- [Page text]
▬▬▬

The functions hcl.swatch() and palette.swatch() are only on the manual page because we felt that (a) it was unclear what exactly the specs of the function should be, (b) it was easy enough to run example(palette.colors) or look on the web pages, and (c) we wondered whether it would be important to have only one function that displays all the different *.colors() functions.

But I would be interested to hear what your thoughts on such a function would be. Then I can raise it with Paul and maybe we can put something into a future version of R.

Last comment: I'm not sure whether the unavailability of built-in *.swatch() functions is really a major obstacle in the use of these palettes. My feeling is that there are essentially two camps of users: (a) I Know What I Like users, many of whom keep on using RColorBrewer and/or viridis(Lite) and (b) The More The Merrier users who favor pals or paleteer. Our approach tries to be somewhere in between (as already pointed out in another posting above) because we try to provide many palettes but not too many. The list may also keep growing slowly in the future. For example, we have added a few of Crameri's palettes (notably Batlow) and the new viridis palettes (Mako and Rocket).

▬▬▬

- [Record set]
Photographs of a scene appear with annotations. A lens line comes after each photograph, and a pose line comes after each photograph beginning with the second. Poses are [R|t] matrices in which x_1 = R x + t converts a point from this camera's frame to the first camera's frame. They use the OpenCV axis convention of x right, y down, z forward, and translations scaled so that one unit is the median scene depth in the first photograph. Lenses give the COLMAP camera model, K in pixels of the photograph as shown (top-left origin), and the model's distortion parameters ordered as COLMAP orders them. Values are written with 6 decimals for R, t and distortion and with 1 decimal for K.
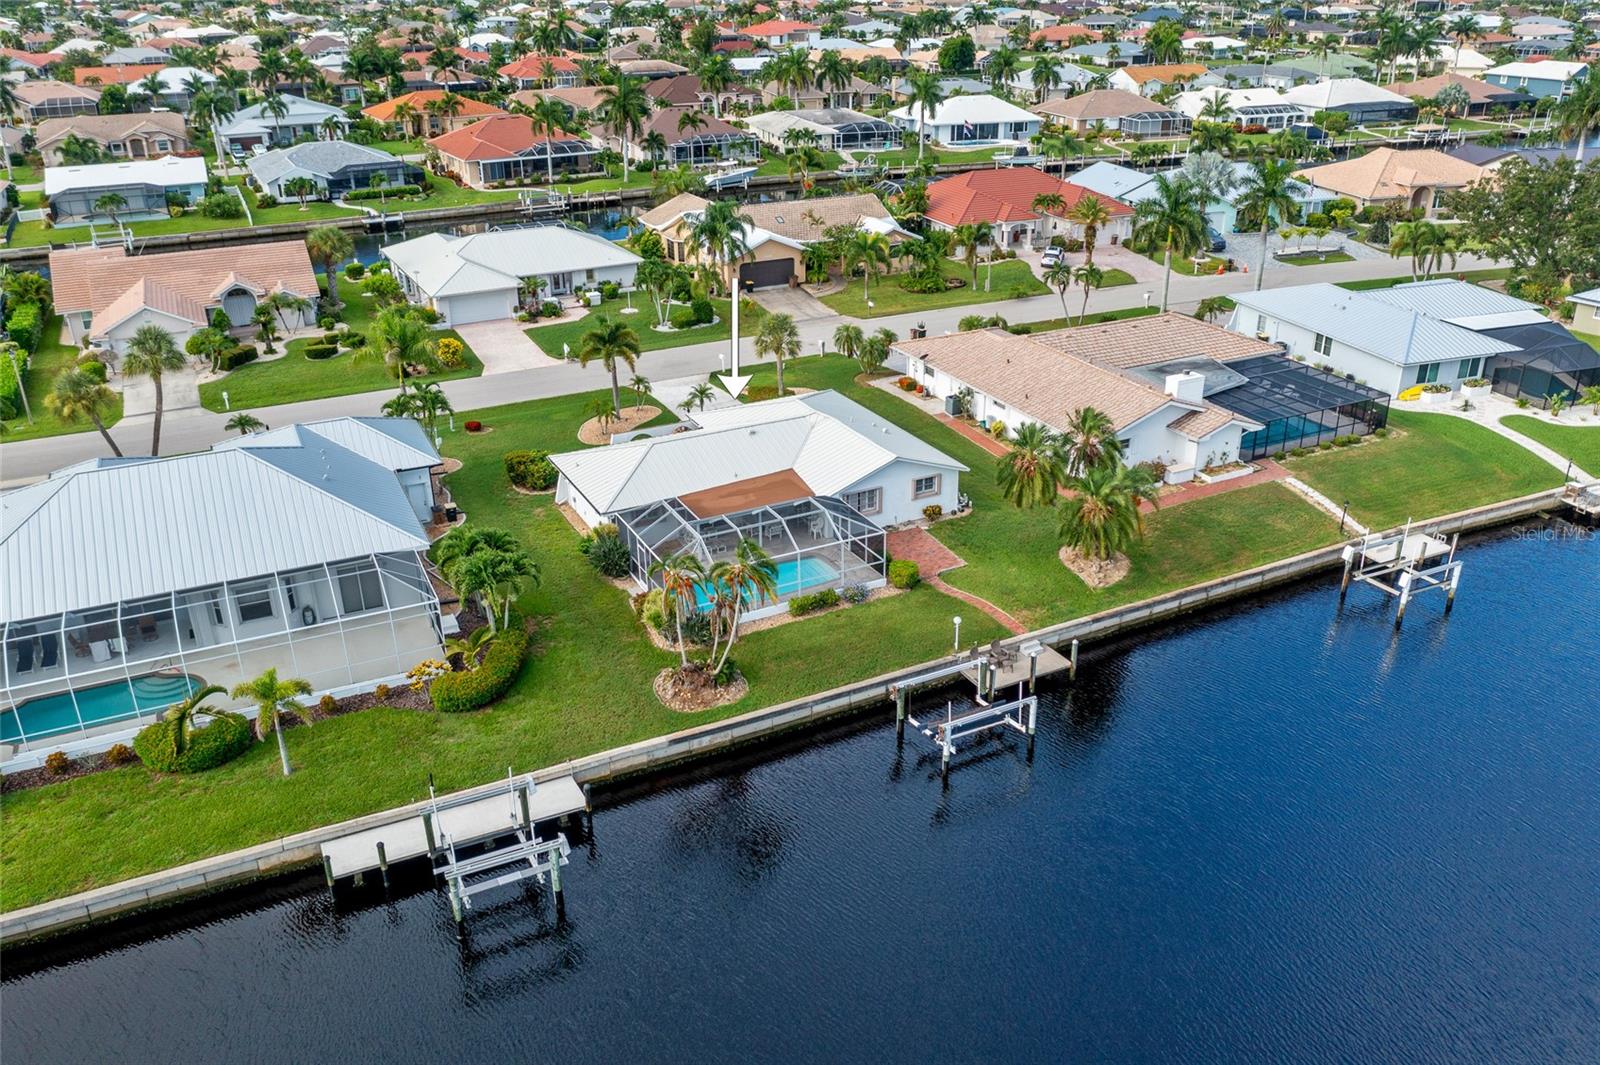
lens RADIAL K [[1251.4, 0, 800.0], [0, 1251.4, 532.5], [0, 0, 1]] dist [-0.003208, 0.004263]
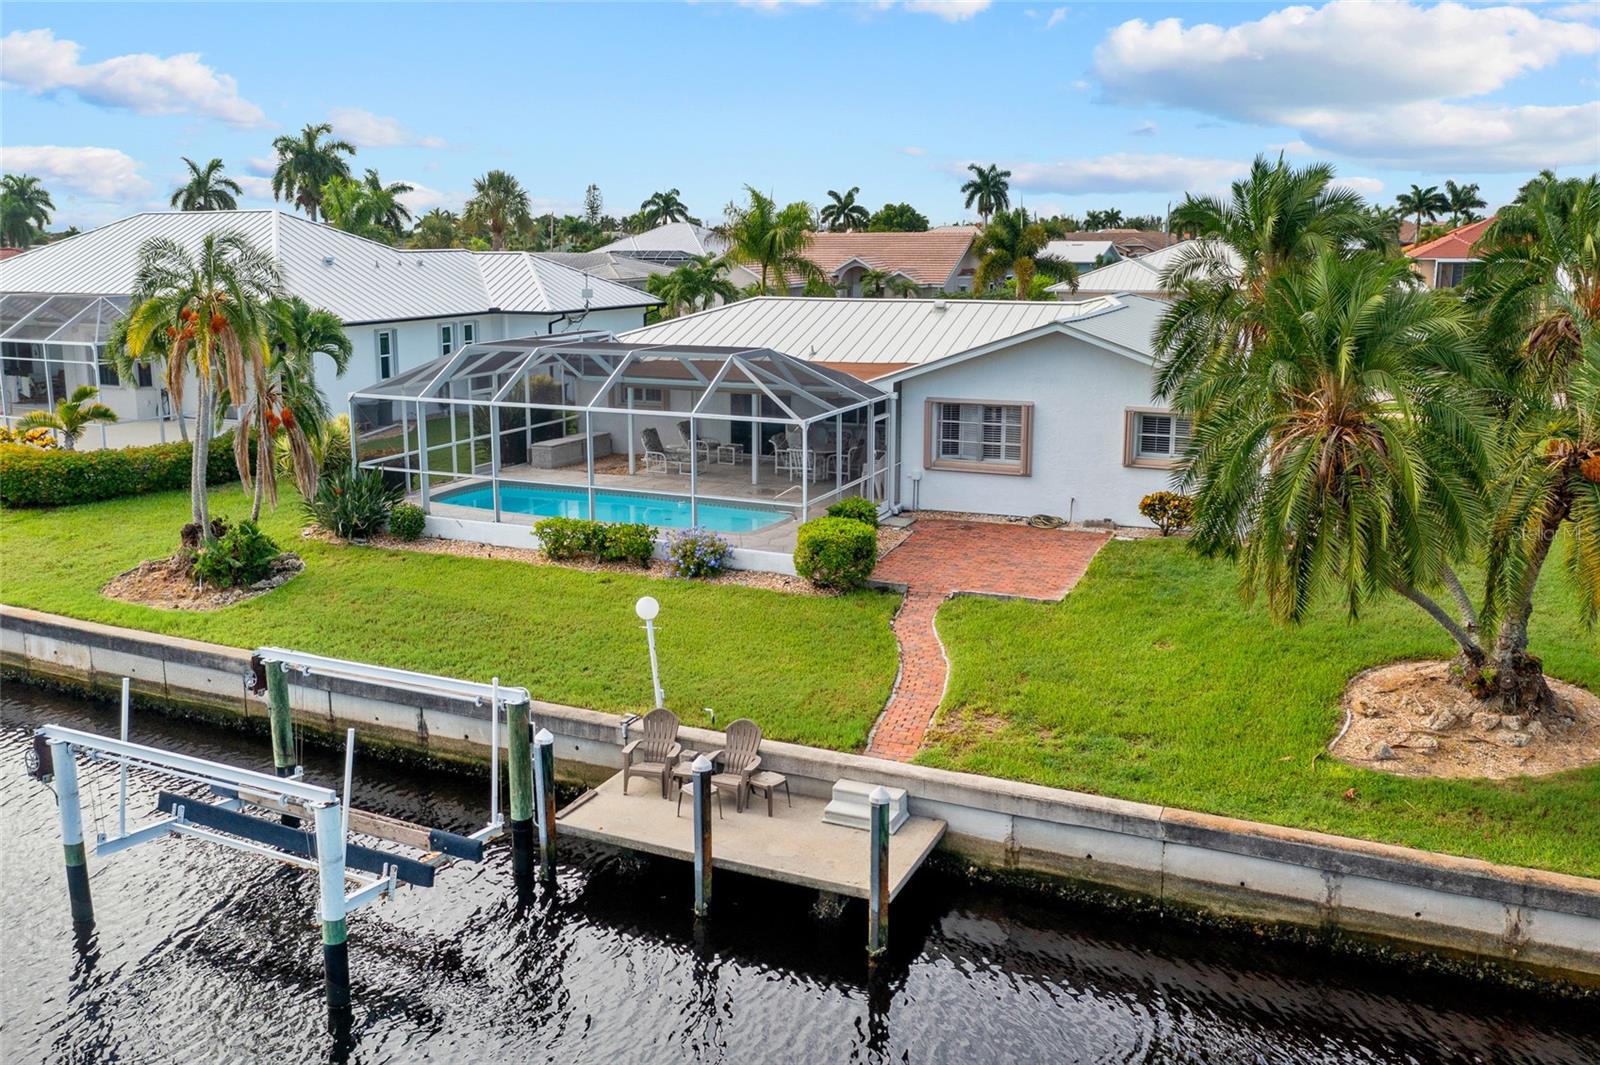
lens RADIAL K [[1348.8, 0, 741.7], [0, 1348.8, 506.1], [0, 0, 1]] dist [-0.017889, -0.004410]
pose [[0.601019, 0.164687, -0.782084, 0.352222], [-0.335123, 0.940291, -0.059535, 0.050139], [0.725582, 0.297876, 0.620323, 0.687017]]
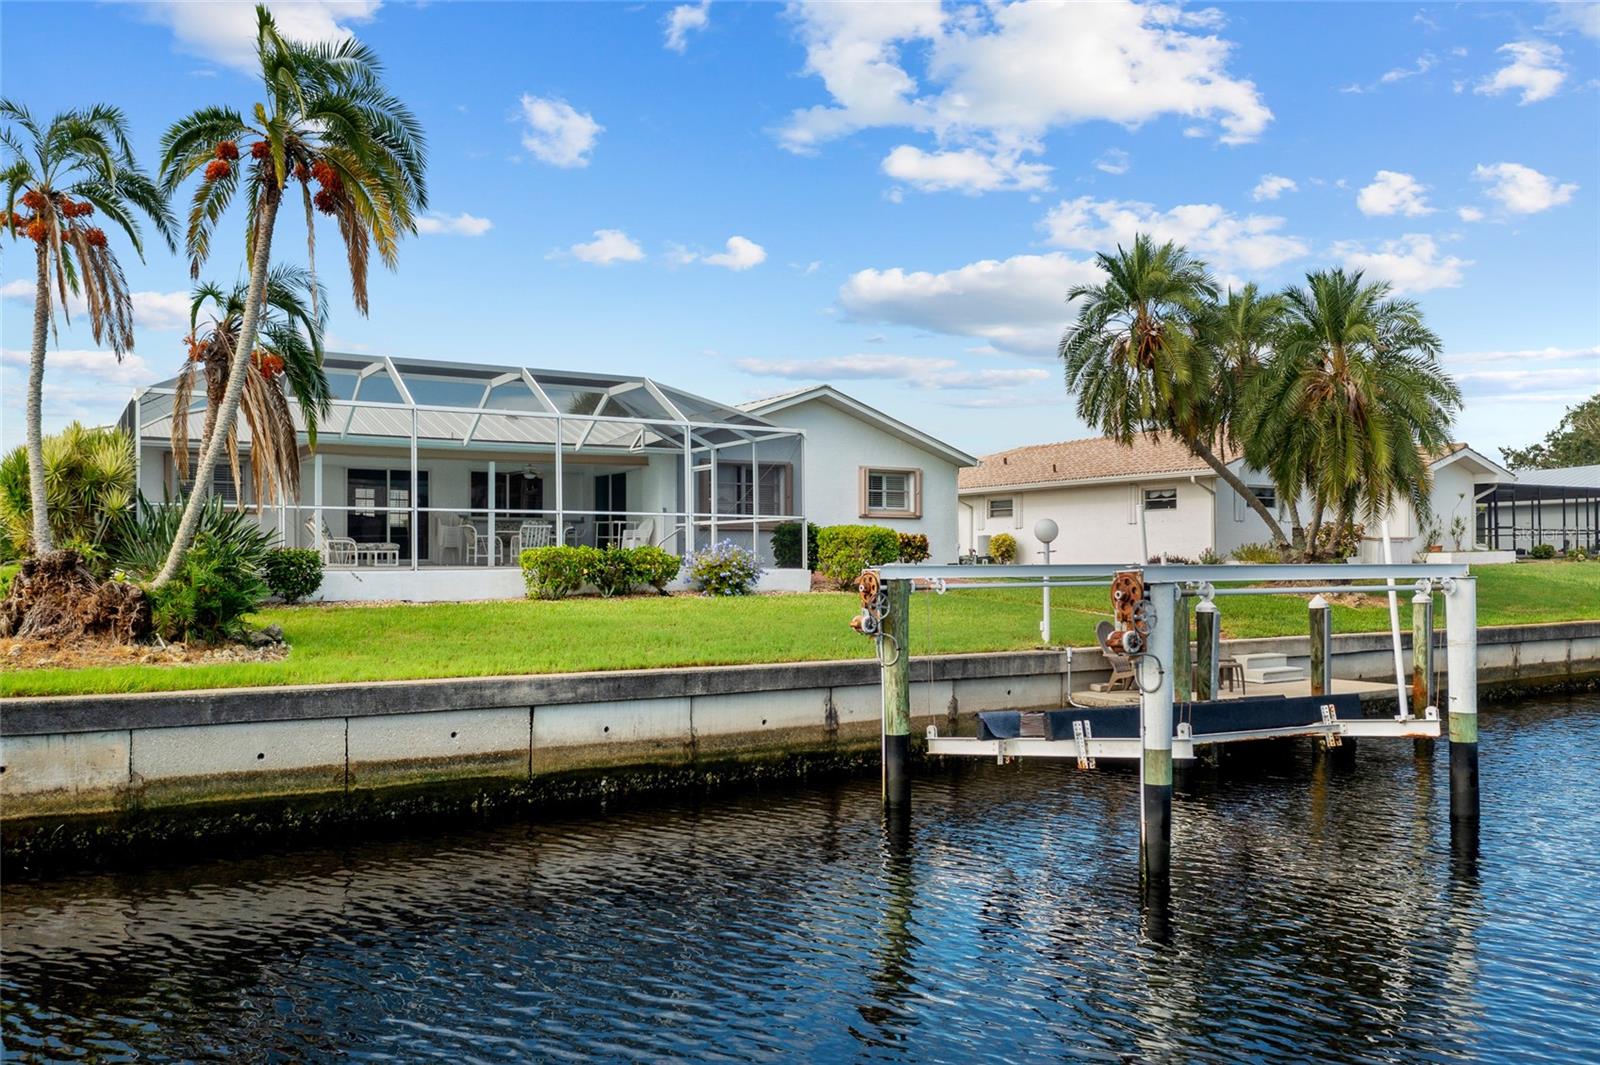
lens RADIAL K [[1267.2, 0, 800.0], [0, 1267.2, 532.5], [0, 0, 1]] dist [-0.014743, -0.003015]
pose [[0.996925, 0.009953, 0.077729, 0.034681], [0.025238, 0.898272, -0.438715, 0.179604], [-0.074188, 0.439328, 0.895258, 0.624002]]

▬▬▬

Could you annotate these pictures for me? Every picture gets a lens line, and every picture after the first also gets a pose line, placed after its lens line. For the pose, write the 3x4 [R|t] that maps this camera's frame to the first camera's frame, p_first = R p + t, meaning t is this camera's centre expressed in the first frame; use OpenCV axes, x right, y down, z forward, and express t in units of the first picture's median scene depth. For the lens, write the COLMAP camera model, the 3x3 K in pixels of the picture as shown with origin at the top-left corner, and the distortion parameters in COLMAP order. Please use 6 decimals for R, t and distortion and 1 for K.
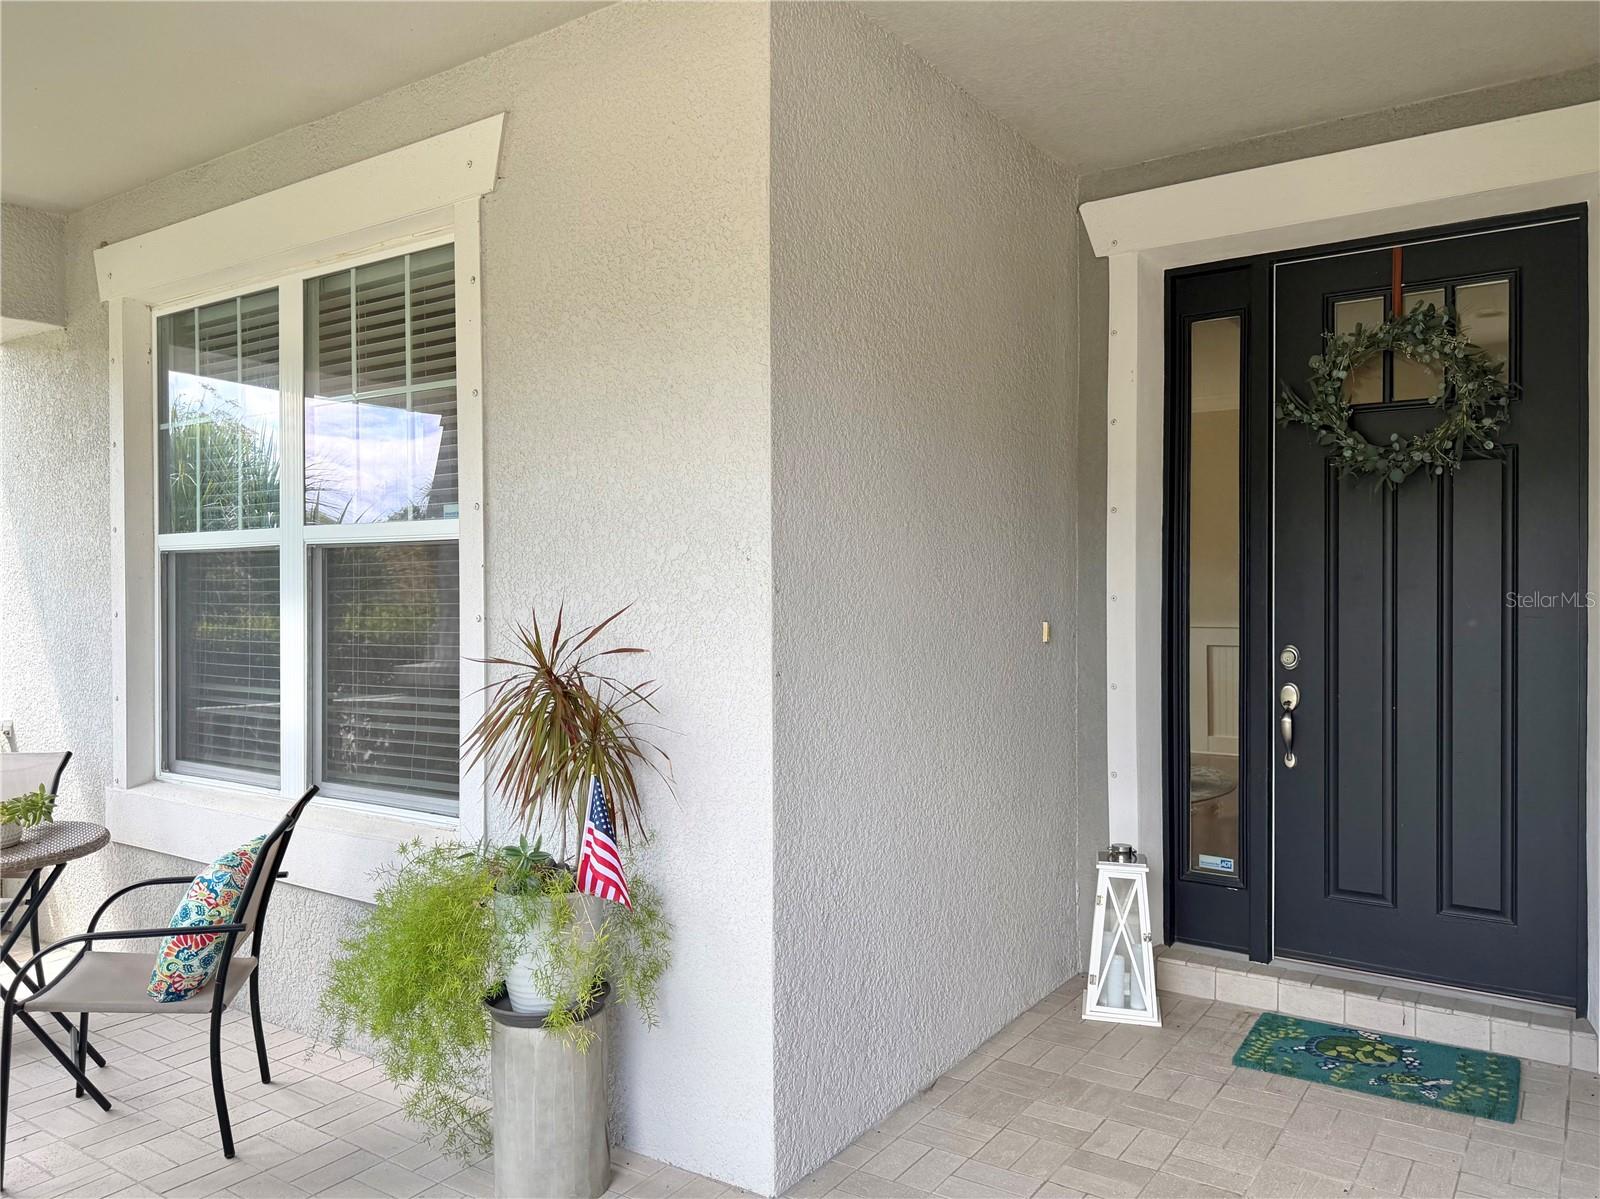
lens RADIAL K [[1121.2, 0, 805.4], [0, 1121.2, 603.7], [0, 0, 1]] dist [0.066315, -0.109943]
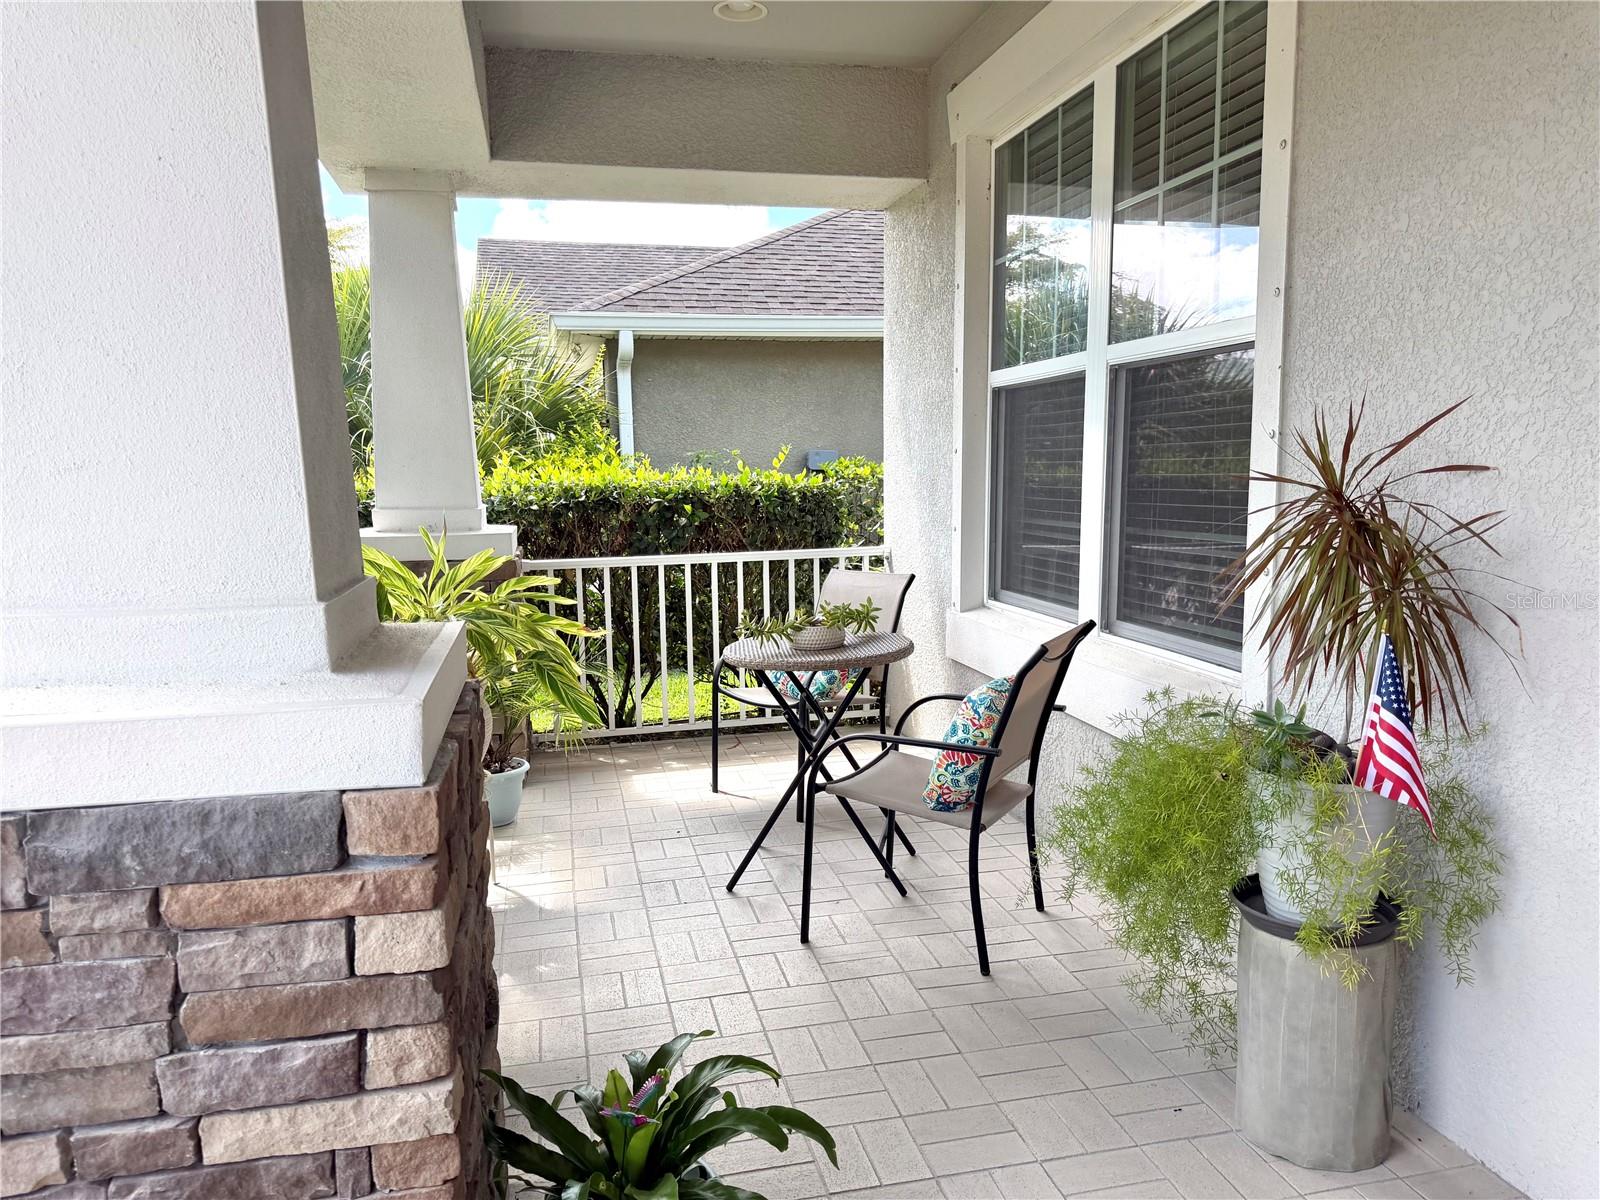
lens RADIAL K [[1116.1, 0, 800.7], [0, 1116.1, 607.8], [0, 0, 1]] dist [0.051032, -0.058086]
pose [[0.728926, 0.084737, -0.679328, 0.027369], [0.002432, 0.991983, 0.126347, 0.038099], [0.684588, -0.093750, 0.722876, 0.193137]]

▬▬▬

- [Brief A]
Answer these questions using the post about R color palettes:
(i) Which two functions are found only on the manual page?
(ii) Whom does the writer say they can raise the idea with?
(iii) Which two new viridis palettes have been added?
- [Brief B] Transcribe the post about R color palettes, beginning at the words "The functions hcl.swatch()" and stopping after "different *.colors() functions.".
The records have no connection to the text.

- [Answer section A]
(i) hcl.swatch() and palette.swatch()
(ii) Paul
(iii) Mako and Rocket

- [Answer section B]
The functions hcl.swatch() and palette.swatch() are only on the manual page because we felt that (a) it was unclear what exactly the specs of the function should be, (b) it was easy enough to run example(palette.colors) or look on the web pages, and (c) we wondered whether it would be important to have only one function that displays all the different *.colors() functions.